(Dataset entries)
______________________________
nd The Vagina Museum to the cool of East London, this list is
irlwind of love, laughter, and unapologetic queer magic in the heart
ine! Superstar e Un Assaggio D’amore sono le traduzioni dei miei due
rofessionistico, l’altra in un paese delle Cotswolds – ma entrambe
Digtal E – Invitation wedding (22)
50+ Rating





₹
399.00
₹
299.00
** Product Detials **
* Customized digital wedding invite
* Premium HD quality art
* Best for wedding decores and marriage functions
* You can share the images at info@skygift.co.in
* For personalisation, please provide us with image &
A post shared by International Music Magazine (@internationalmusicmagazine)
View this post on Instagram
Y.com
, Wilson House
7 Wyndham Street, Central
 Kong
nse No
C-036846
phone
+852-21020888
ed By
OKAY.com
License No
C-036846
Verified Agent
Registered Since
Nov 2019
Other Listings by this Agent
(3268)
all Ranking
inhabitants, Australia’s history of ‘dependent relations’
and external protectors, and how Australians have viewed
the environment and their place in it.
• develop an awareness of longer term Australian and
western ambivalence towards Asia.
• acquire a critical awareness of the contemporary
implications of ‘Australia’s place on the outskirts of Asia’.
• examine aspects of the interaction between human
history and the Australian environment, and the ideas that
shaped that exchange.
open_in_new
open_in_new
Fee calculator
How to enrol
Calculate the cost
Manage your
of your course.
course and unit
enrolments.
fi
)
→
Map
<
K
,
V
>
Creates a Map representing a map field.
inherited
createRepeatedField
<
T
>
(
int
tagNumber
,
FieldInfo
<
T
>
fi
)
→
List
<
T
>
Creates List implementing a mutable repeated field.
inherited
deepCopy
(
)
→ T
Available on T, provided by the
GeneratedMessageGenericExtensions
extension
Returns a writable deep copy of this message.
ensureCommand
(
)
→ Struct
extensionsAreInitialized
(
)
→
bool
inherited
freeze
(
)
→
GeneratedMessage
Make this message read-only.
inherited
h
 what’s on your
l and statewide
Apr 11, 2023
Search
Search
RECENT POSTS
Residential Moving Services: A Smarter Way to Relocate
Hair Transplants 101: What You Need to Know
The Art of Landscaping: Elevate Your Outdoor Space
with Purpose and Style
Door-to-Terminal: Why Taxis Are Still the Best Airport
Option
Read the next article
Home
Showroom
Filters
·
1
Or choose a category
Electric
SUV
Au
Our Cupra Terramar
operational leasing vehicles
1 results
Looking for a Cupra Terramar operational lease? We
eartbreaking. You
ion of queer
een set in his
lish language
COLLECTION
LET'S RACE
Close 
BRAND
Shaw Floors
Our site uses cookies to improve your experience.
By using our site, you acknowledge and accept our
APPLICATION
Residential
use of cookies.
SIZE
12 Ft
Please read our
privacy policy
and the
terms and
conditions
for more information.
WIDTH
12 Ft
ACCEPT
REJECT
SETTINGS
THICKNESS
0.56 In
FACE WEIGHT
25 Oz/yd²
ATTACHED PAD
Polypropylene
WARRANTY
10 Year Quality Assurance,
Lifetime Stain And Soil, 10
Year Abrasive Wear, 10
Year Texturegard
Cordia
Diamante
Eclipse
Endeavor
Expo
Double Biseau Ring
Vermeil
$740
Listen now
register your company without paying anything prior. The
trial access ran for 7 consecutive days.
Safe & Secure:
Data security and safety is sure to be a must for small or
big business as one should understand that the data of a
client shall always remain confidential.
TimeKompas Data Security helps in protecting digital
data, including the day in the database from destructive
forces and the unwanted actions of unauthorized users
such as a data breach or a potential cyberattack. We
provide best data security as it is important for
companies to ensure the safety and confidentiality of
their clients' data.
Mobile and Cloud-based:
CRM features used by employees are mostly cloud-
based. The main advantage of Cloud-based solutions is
______________________________
EXERCISE DETAILS ::
Leave out every line before the one containing "Year Texturegard". Transcribe that line and all lines after it through the end of the data above, exactly.

RESULT OF THIS TASK ::
Year Texturegard
Cordia
Diamante
Eclipse
Endeavor
Expo
Double Biseau Ring
Vermeil
$740
Listen now
register your company without paying anything prior. The
trial access ran for 7 consecutive days.
Safe & Secure:
Data security and safety is sure to be a must for small or
big business as one should understand that the data of a
client shall always remain confidential.
TimeKompas Data Security helps in protecting digital
data, including the day in the database from destructive
forces and the unwanted actions of unauthorized users
such as a data breach or a potential cyberattack. We
provide best data security as it is important for
companies to ensure the safety and confidentiality of
their clients' data.
Mobile and Cloud-based:
CRM features used by employees are mostly cloud-
based. The main advantage of Cloud-based solutions is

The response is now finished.